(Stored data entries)
____________
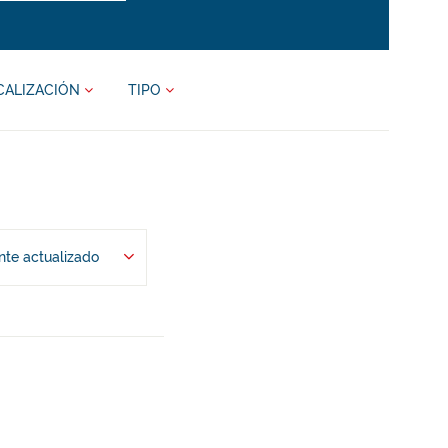
CALIZACIÓN
TIPO
te actualizado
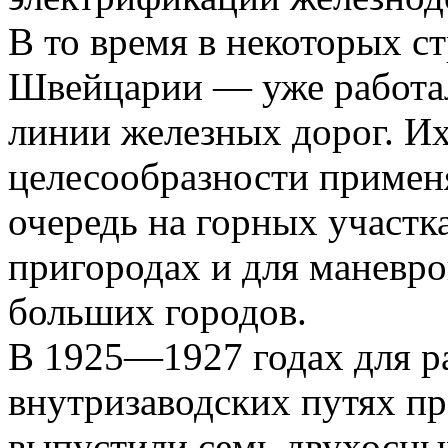
В то время в некоторых 
Швейцарии — уже работа
линии железных дорог. Их
целесообразности применя
очередь на горных участка
пригородах и для маневро
больших городов.
В 1925—1927 годах для р
внутризаводских путях 
выпустили семь двухосных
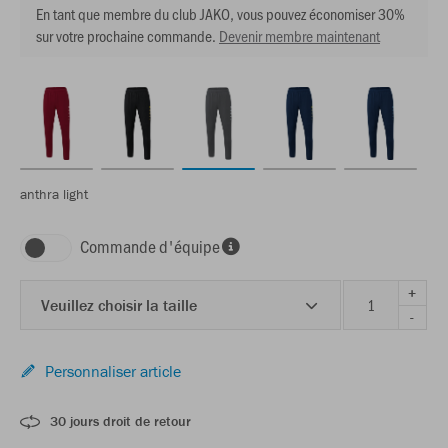
En tant que membre du club JAKO, vous pouvez économiser 30%
sur votre prochaine commande.
Devenir membre maintenant
anthra light
Commande d'équipe
+
Veuillez choisir la taille
-
Personnaliser article
30 jours droit de retour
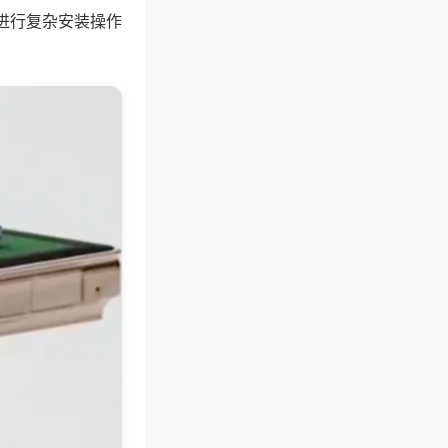
进行复杂安装操作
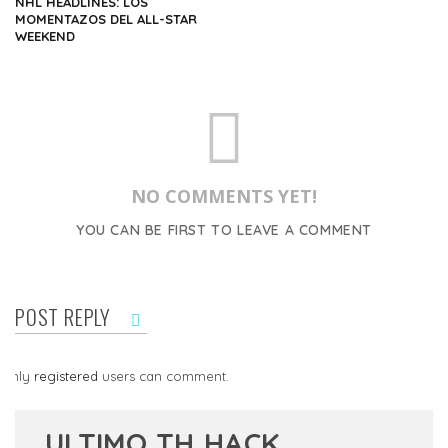
NHL HEADLINES: LOS
MOMENTAZOS DEL ALL-STAR
WEEKEND
NO COMMENTS YET!
YOU CAN BE FIRST TO LEAVE A COMMENT
POST REPLY
Only
registered
users can comment.
ULTIMO TH HACK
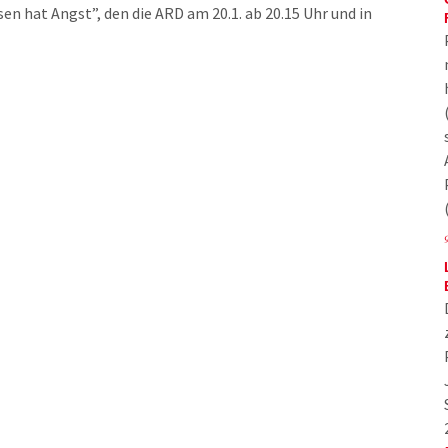
en hat Angst”, den die ARD am 20.1. ab 20.15 Uhr und in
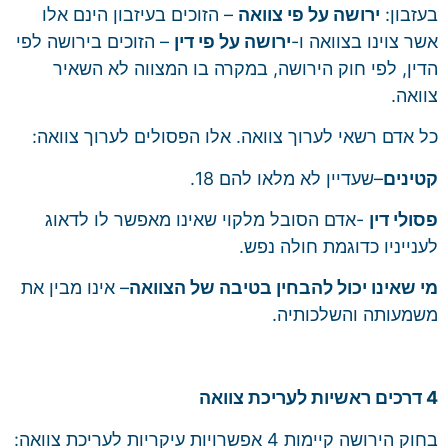
בעזבון:
ירושה על פי צוואה
– הזוכים בעיזבון הינם אלו
אשר צוינו בצוואה ו-
ירושה על פי דין
– הזוכים בירושה לפי
הדין, לפי חוק הירושה, במקרה בו המצווה לא השאיר
צוואה.
כל אדם רשאי לערוך צוואה. אלו הפסולים לערוך צוואה:
קטינים
–שעדיין לא מלאו להם 18.
פסולי דין
-אדם הסובל מלקוי שאינו מאפשר לו לדאוג
לענייניו כדוגמת חולה נפש.
מי שאינו יכול להבחין בטיבה של הצוואה
– אינו מבין את
משמעותה והשלכותיה.
4 דרכים ראשיות לעריכת צוואה
בחוק הירושה קיימות 4 אפשרויות עיקריות לעריכת צוואה:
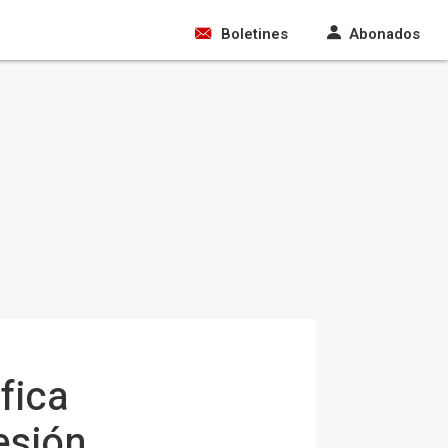
Boletines
Abonados
fica
esión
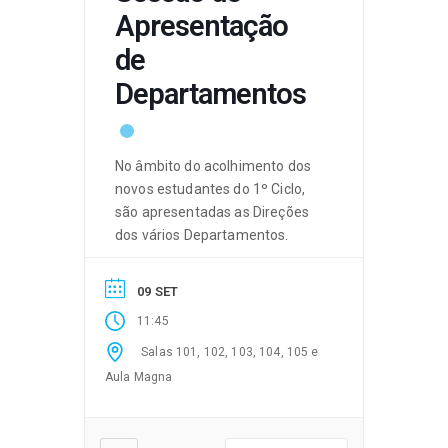
Apresentação
de
Departamentos
No âmbito do acolhimento dos
novos estudantes do 1º Ciclo,
são apresentadas as Direções
dos vários Departamentos.
09 SET
11:45
Salas 101, 102, 103, 104, 105 e
Aula Magna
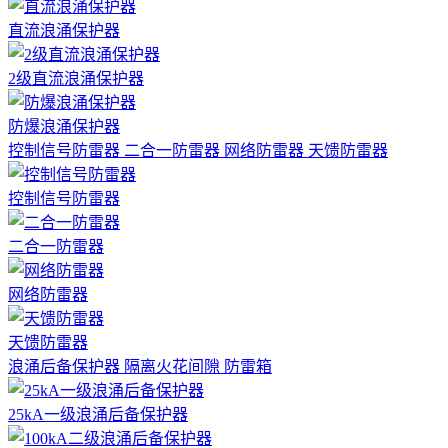
直流浪涌保护器
2级直流浪涌保护器
防爆浪涌保护器
控制信号防雷器
二合一防雷器
网络防雷器
天馈防雷器
控制信号防雷器
二合一防雷器
网络防雷器
天馈防雷器
浪涌后备保护器
隔离火花间隙
防雷箱
25kA一级浪涌后备保护器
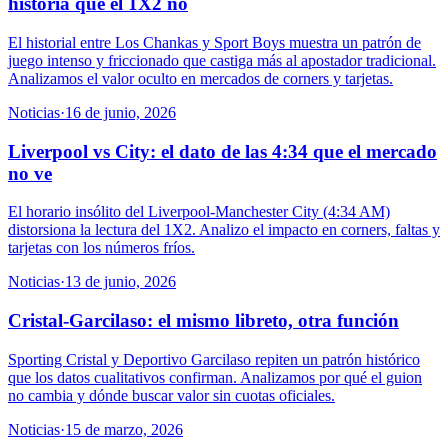
historia que el 1X2 no
El historial entre Los Chankas y Sport Boys muestra un patrón de
juego intenso y friccionado que castiga más al apostador tradicional.
Analizamos el valor oculto en mercados de corners y tarjetas.
Noticias
·
16 de junio, 2026
Liverpool vs City: el dato de las 4:34 que el mercado
no ve
El horario insólito del Liverpool-Manchester City (4:34 AM)
distorsiona la lectura del 1X2. Analizo el impacto en corners, faltas y
tarjetas con los números fríos.
Noticias
·
13 de junio, 2026
Cristal-Garcilaso: el mismo libreto, otra función
Sporting Cristal y Deportivo Garcilaso repiten un patrón histórico
que los datos cualitativos confirman. Analizamos por qué el guion
no cambia y dónde buscar valor sin cuotas oficiales.
Noticias
·
15 de marzo, 2026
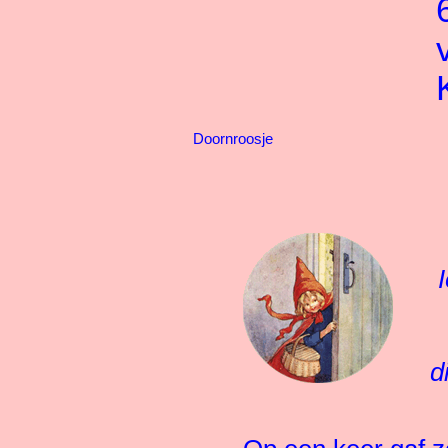
Doornroosje
d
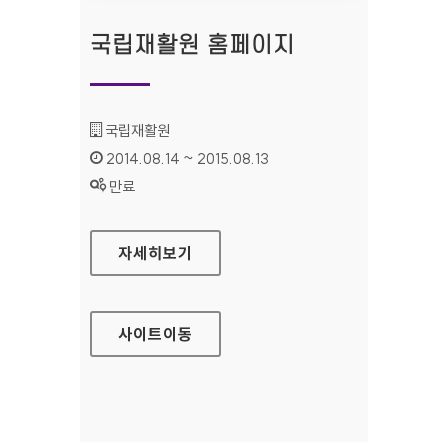
국립재활원 홈페이지
기관명 :
국립재활원
인증기간 :
2014.08.14 ~ 2015.08.13
상태 :
만료
국립재활원 홈페이지
자세히보기
사이트
이동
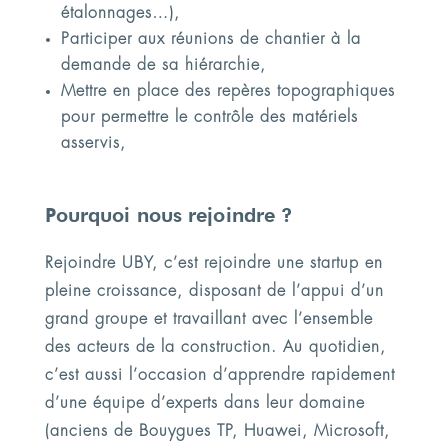
étalonnages…),
Participer aux réunions de chantier à la
demande de sa hiérarchie,
Mettre en place des repères topographiques
pour permettre le contrôle des matériels
asservis,
Pourquoi nous rejoindre ?
Rejoindre UBY, c’est rejoindre une startup en
pleine croissance, disposant de l’appui d’un
grand groupe et travaillant avec l’ensemble
des acteurs de la construction. Au quotidien,
c’est aussi l’occasion d’apprendre rapidement
d’une équipe d’experts dans leur domaine
(anciens de Bouygues TP, Huawei, Microsoft,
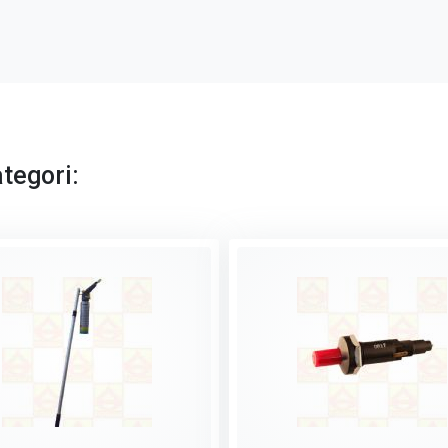
tegori:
____________
— What to work on —
Each line above is to be copied exactly, and the pictures are to be dropped.

— Result for this task —
CALIZACIÓN
TIPO
te actualizado
В то время в некоторых 
Швейцарии — уже работа
линии железных дорог. Их
целесообразности применя
очередь на горных участка
пригородах и для маневро
больших городов.
В 1925—1927 годах для р
внутризаводских путях 
выпустили семь двухосных
En tant que membre du club JAKO, vous pouvez économiser 30%
sur votre prochaine commande.
Devenir membre maintenant
anthra light
Commande d'équipe
+
Veuillez choisir la taille
-
Personnaliser article
30 jours droit de retour
进行复杂安装操作
NHL HEADLINES: LOS
MOMENTAZOS DEL ALL-STAR
WEEKEND
NO COMMENTS YET!
YOU CAN BE FIRST TO LEAVE A COMMENT
POST REPLY
Only
registered
users can comment.
ULTIMO TH HACK
en hat Angst”, den die ARD am 20.1. ab 20.15 Uhr und in
בעזבון:
ירושה על פי צוואה
– הזוכים בעיזבון הינם אלו
אשר צוינו בצוואה ו-
ירושה על פי דין
– הזוכים בירושה לפי
הדין, לפי חוק הירושה, במקרה בו המצווה לא השאיר
צוואה.
כל אדם רשאי לערוך צוואה. אלו הפסולים לערוך צוואה:
קטינים
–שעדיין לא מלאו להם 18.
פסולי דין
-אדם הסובל מלקוי שאינו מאפשר לו לדאוג
לענייניו כדוגמת חולה נפש.
מי שאינו יכול להבחין בטיבה של הצוואה
– אינו מבין את
משמעותה והשלכותיה.
4 דרכים ראשיות לעריכת צוואה
בחוק הירושה קיימות 4 אפשרויות עיקריות לעריכת צוואה:
Boletines
Abonados
fica
esión
Apresentação
de
Departamentos
No âmbito do acolhimento dos
novos estudantes do 1º Ciclo,
são apresentadas as Direções
dos vários Departamentos.
09 SET
11:45
Salas 101, 102, 103, 104, 105 e
Aula Magna
直流浪涌保护器
2级直流浪涌保护器
防爆浪涌保护器
控制信号防雷器
二合一防雷器
网络防雷器
天馈防雷器
控制信号防雷器
二合一防雷器
网络防雷器
天馈防雷器
浪涌后备保护器
隔离火花间隙
防雷箱
25kA一级浪涌后备保护器
historia que el 1X2 no
El historial entre Los Chankas y Sport Boys muestra un patrón de
juego intenso y friccionado que castiga más al apostador tradicional.
Analizamos el valor oculto en mercados de corners y tarjetas.
Noticias
·
16 de junio, 2026
Liverpool vs City: el dato de las 4:34 que el mercado
no ve
El horario insólito del Liverpool-Manchester City (4:34 AM)
distorsiona la lectura del 1X2. Analizo el impacto en corners, faltas y
tarjetas con los números fríos.
Noticias
·
13 de junio, 2026
Cristal-Garcilaso: el mismo libreto, otra función
Sporting Cristal y Deportivo Garcilaso repiten un patrón histórico
que los datos cualitativos confirman. Analizamos por qué el guion
no cambia y dónde buscar valor sin cuotas oficiales.
Noticias
·
15 de marzo, 2026
Doornroosje
d
국립재활원 홈페이지
기관명 :
국립재활원
인증기간 :
2014.08.14 ~ 2015.08.13
상태 :
만료
국립재활원 홈페이지
자세히보기
사이트
이동
étalonnages…),
Participer aux réunions de chantier à la
demande de sa hiérarchie,
Mettre en place des repères topographiques
pour permettre le contrôle des matériels
asservis,
Pourquoi nous rejoindre ?
Rejoindre UBY, c’est rejoindre une startup en
pleine croissance, disposant de l’appui d’un
grand groupe et travaillant avec l’ensemble
des acteurs de la construction. Au quotidien,
c’est aussi l’occasion d’apprendre rapidement
d’une équipe d’experts dans leur domaine
(anciens de Bouygues TP, Huawei, Microsoft,
tegori:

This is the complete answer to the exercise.